_SELECTED TEXT_
************
You may have given little thought to your business’s healthcare interoperability. Exceptions might include small business operating as an active part of the healthcare system such as a technology startup. But achieving true healthcare interoperability profoundly impacts all businesses with one or thousands of employees.
Let’s start with a simple definition of interoperability. According to HIMSS, interoperability describes how well systems and devices exchange and interpret shared data. So all your business’s systems need be able to exchange and present data in a way every user can understand.
The Healthcare Interoperability/ Business Connection
Interoperability requires more than communication between different electronic health records systems and hospitals. You need to make every person’s current and past health data accessible. Meanwhile records must kept secure, understandable understood, and constantly updated single source of truth.
Record must remain shareable with other organizations. And businesses must share and have interactive access to data in real time to improve health outcomes. True interoperability also brings major benefits to business. These benefits appear in the form of cost and productivity improvements.
Financial and operational good health of a small business depends on the physical and mental health of its people. So small businesses pay for poor healthcare one way or another. And this happens regardless of whether they provide health insurance to their employees.
Here’s How Interoperability Costs Your Business
The cost to business plays out in many ways. And these include:
- Physical, emotional, and financial stress regarding health, which makes employees less productive
- Lost time from work because of health diagnosis, treatment, recuperation issues
- Lost time from work for health care administrative issues with payers, providers and ancillary health organizations when personal health information is incorrect or incomplete
Seventy percent of workers stress about their health, jobs and finances. And over 20 percent spend at least five hours each week at work caught up in stress. This data comes from a Colonial Life study. And the result amounts to billions in losses from these millions of full-time employees’ average hourly wage. The study used data from the U.S. Bureau of Labor Statistics.
Changing the dynamic has major implications for small business in terms of workforce productivity, focus, and the bottom line. True interoperability becomes the key to unlocking many other doors for employee health and productivity. Without getting too far into the weeds, we’ll look at how it can work.
How Interoperability Changes Healthcare and Business
While the goal of interoperability is to improve patient health outcomes, a major byproduct for businesses is it minimizes the direct productivity and financial losses associated with employee health. It does this by enabling bi-directional communication between all connected systems and entities affecting a person’s health. It also makes the person an active part of their own health data through secure access.
The approach also means allowing users to find, understand and act on clinical, administrative and financial health information when they need it. This interoperability will enable patients to:
- Conduct healthcare interactions like appointment setting bill paying, test result review and digital physician consult through web-based platforms at their convenience
- Monitor and update healthcare record changes
- Fulfill e-prescribing and price transparency comparison decisions in real time with physician monitoring based on budget and health condition
- Integrate wearable healthcare device and telemedicine data into real-time care across providers and payers
How to Improve Interoperability
The combination of APIs and FHIR protocols will drive interoperability in healthcare. APIs are modern web application programmer interface (API) technology while FHIR stands for Fast Healthcare Interoperability Resources. Web APIs enable secure communication between health information systems like EHRs via the internet. FHIR (pronounced “fire”), is the proposed common standard of choice for APIs developed by the Health Level Seven International (HL7) health-care standards organization.
************
_DATA EXCERPTS_
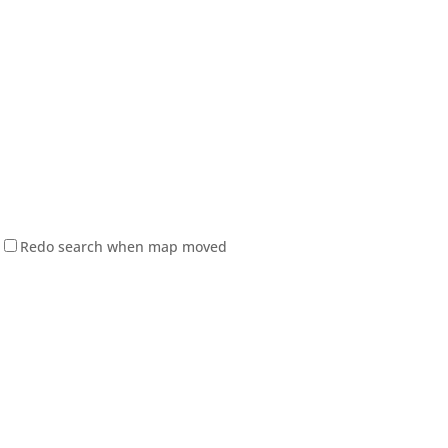
Redo search when map moved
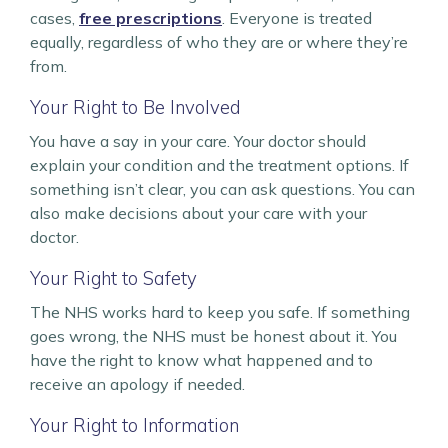
cases,
free prescriptions
. Everyone is treated
equally, regardless of who they are or where they’re
from.
Your Right to Be Involved
You have a say in your care. Your doctor should
explain your condition and the treatment options. If
something isn’t clear, you can ask questions. You can
also make decisions about your care with your
doctor.
Your Right to Safety
The NHS works hard to keep you safe. If something
goes wrong, the NHS must be honest about it. You
have the right to know what happened and to
receive an apology if needed.
Your Right to Information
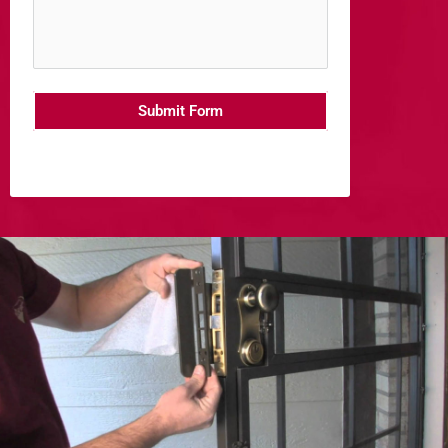
Submit Form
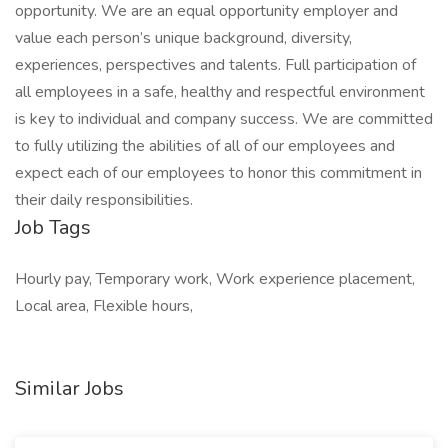
opportunity. We are an equal opportunity employer and
value each person’s unique background, diversity,
experiences, perspectives and talents. Full participation of
all employees in a safe, healthy and respectful environment
is key to individual and company success. We are committed
to fully utilizing the abilities of all of our employees and
expect each of our employees to honor this commitment in
their daily responsibilities.
Job Tags
Hourly pay, Temporary work, Work experience placement,
Local area, Flexible hours,
Similar Jobs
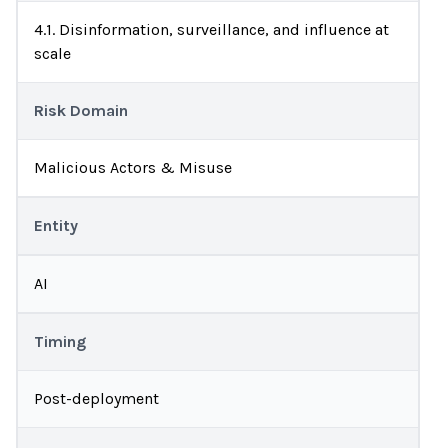
4.1. Disinformation, surveillance, and influence at
scale
Risk Domain
Malicious Actors & Misuse
Entity
AI
Timing
Post-deployment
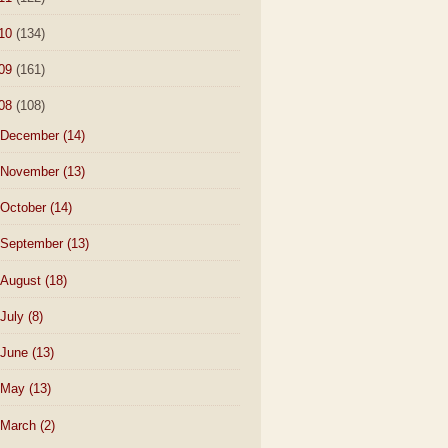
10
(134)
09
(161)
08
(108)
December
(14)
November
(13)
October
(14)
September
(13)
August
(18)
July
(8)
June
(13)
May
(13)
March
(2)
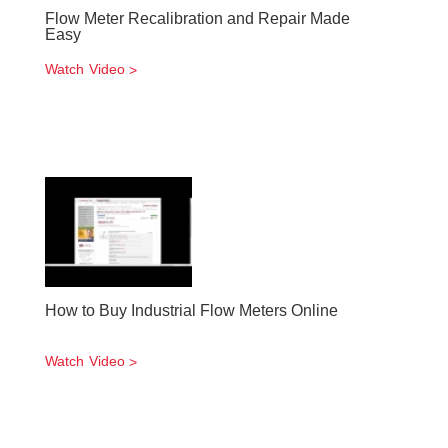
Flow Meter Recalibration and Repair Made
Easy
Watch Video
How to Buy Industrial Flow Meters Online
Watch Video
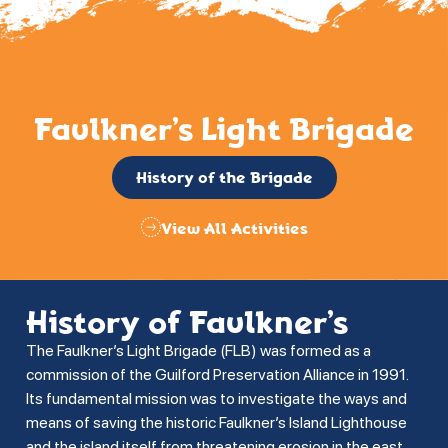
Faulkner’s Light Brigade
History of the Brigade
View All Activities
History of Faulkner’s
The Faulkner’s Light Brigade (FLB) was formed as a
commission of the Guilford Preservation Alliance in 1991.
Its fundamental mission was to investigate the ways and
means of saving the historic Faulkner’s Island Lighthouse
and the island itself from threatening erosion in the east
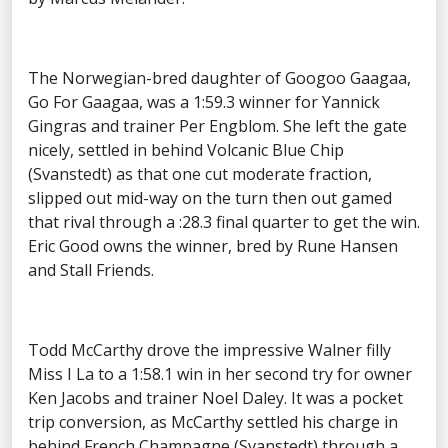
The Norwegian-bred daughter of Googoo Gaagaa,
Go For Gaagaa, was a 1:59.3 winner for Yannick
Gingras and trainer Per Engblom. She left the gate
nicely, settled in behind Volcanic Blue Chip
(Svanstedt) as that one cut moderate fraction,
slipped out mid-way on the turn then out gamed
that rival through a :28.3 final quarter to get the win.
Eric Good owns the winner, bred by Rune Hansen
and Stall Friends.
Todd McCarthy drove the impressive Walner filly
Miss I La to a 1:58.1 win in her second try for owner
Ken Jacobs and trainer Noel Daley. It was a pocket
trip conversion, as McCarthy settled his charge in
behind French Champagne (Svanstedt) through a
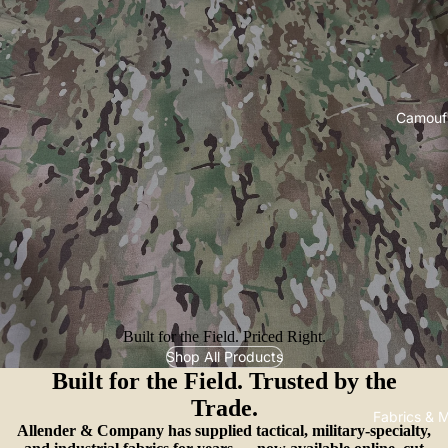
Camouf
Built for the Field. Priced Right.
Shop All Products
Built for the Field. Trusted by the
Trade.
Fabrics & M
Allender & Company has supplied tactical, military-specialty,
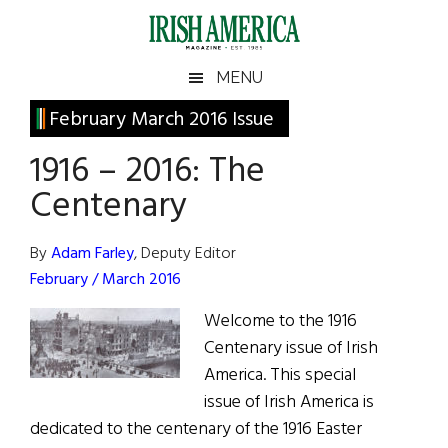
Skip
Skip
Skip
Skip
to
to
to
to
main
secondary
primary
footer
Irish
Irish
MENU
content
menu
sidebar
America
Primary
February March 2016 Issue
America
Sidebar
1916 – 2016: The
Centenary
By
Adam Farley
, Deputy Editor
February / March 2016
Welcome to the 1916
Centenary issue of Irish
America. This special
issue of Irish America is
dedicated to the centenary of the 1916 Easter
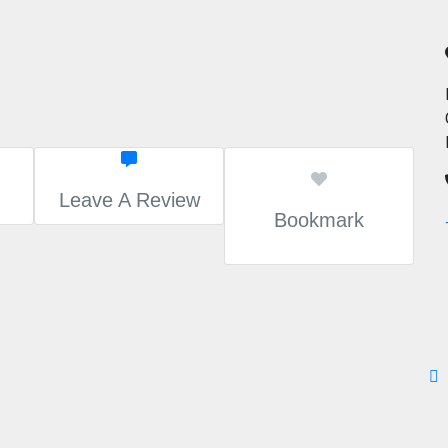
Leave A Review
Bookmark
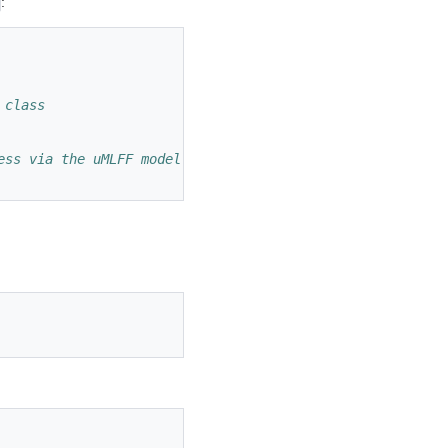
:
 class
ess via the uMLFF model instead of VASP's DFT routines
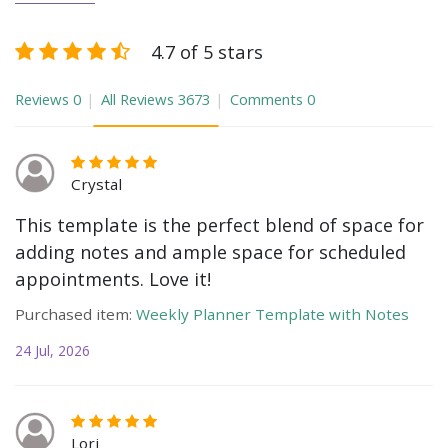
4.7 of 5 stars
Reviews
0
All Reviews
3673
Comments
0
Crystal
This template is the perfect blend of space for
adding notes and ample space for scheduled
appointments. Love it!
Purchased item:
Weekly Planner Template with Notes
24 Jul, 2026
Lori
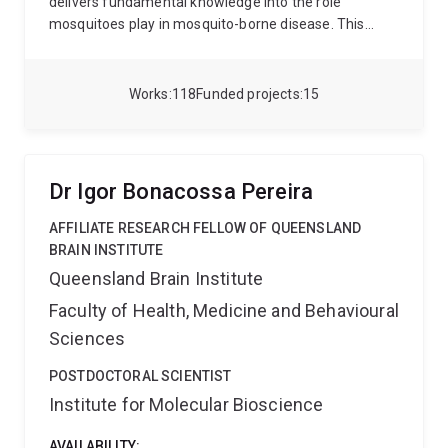
delivers fundamental knowledge into the role
mosquitoes play in mosquito-borne disease. This
work moves across basic and applied research and
has advanced our understanding of mosquitoes, their
evolution, species’ distributions, permitting better
Works
118
Funded projects
15
focused mosquito control to be imagined. More
recent research involves exploring new
environmentally friendly biological control tools such
as using the Wolbachia bacterium and genetic
Dr Igor Bonacossa Pereira
modification to combat mosquito-borne disease.
For
more detail on my research please see below and the
AFFILIATE RESEARCH FELLOW OF QUEENSLAND
following links:
Nigel Beebe at UQ and
BRAIN INSTITUTE
http://www.nigelbeebe.com
Queensland Brain Institute
Faculty of Health, Medicine and Behavioural
Sciences
POSTDOCTORAL SCIENTIST
Institute for Molecular Bioscience
AVAILABILITY:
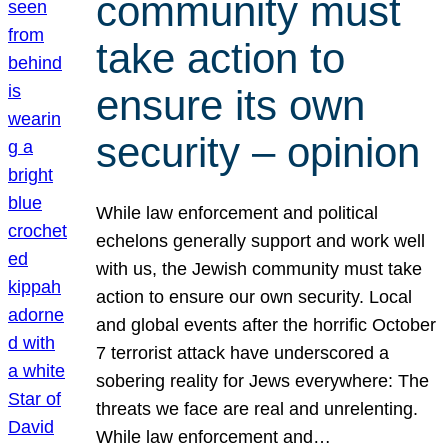
community must
take action to
ensure its own
security – opinion
While law enforcement and political
echelons generally support and work well
with us, the Jewish community must take
action to ensure our own security. Local
and global events after the horrific October
7 terrorist attack have underscored a
sobering reality for Jews everywhere: The
threats we face are real and unrelenting.
While law enforcement and…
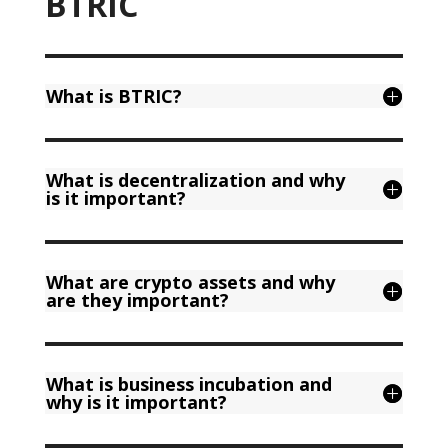
BTRIC
What is BTRIC?
What is decentralization and why
is it important?
What are crypto assets and why
are they important?
What is business incubation and
why is it important?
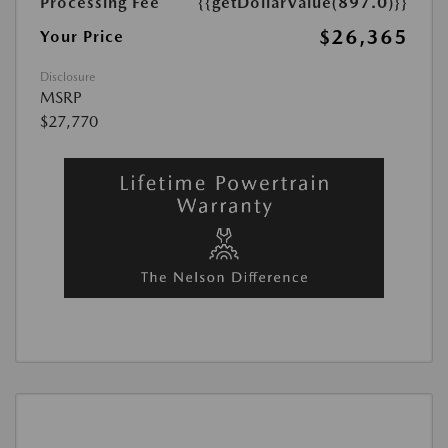
Processing Fee
{{getDollarValue(897.0)}}
$26,365
Your Price
Disclosure
MSRP
$27,770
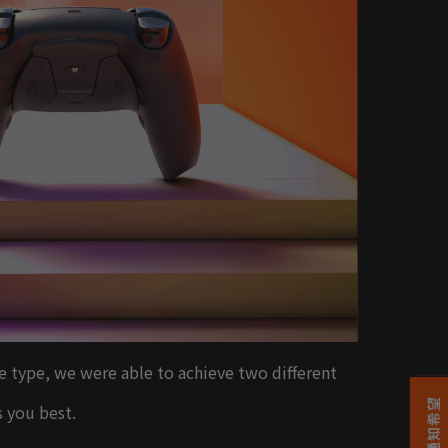
le type, we were able to achieve two different
s you best.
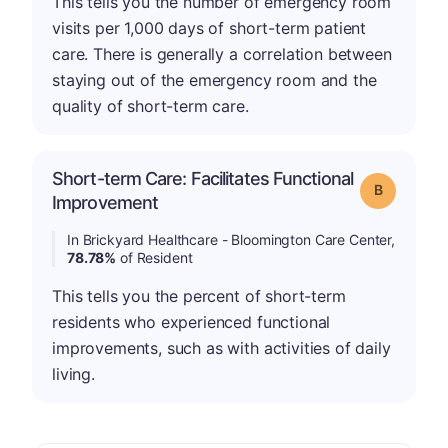
This tells you the number of emergency room
visits per 1,000 days of short-term patient
care. There is generally a correlation between
staying out of the emergency room and the
quality of short-term care.
Short-term Care: Facilitates Functional
Grade: B
Improvement
In Brickyard Healthcare - Bloomington Care Center,
78.78%
of Resident
This tells you the percent of short-term
residents who experienced functional
improvements, such as with activities of daily
living.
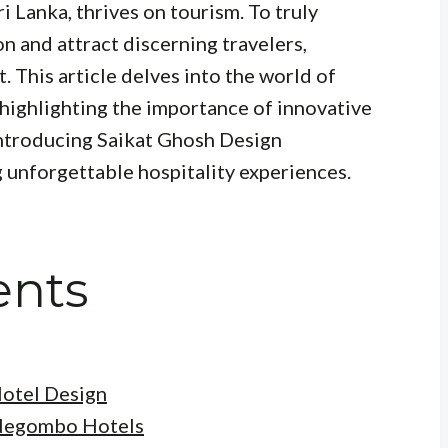
i Lanka, thrives on tourism. To truly
on and attract discerning travelers,
. This article delves into the world of
 highlighting the importance of innovative
 introducing Saikat Ghosh Design
g unforgettable hospitality experiences.
ents
Hotel Design
 Negombo Hotels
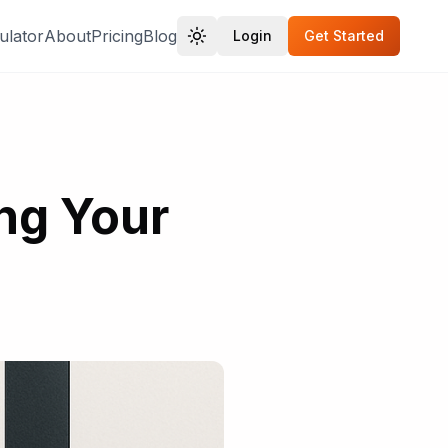
ulator
About
Pricing
Blog
Login
Get Started
ing Your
************
In the article on healthcare interoperability, what does FHIR stand for?

Fast Healthcare Interoperability Resources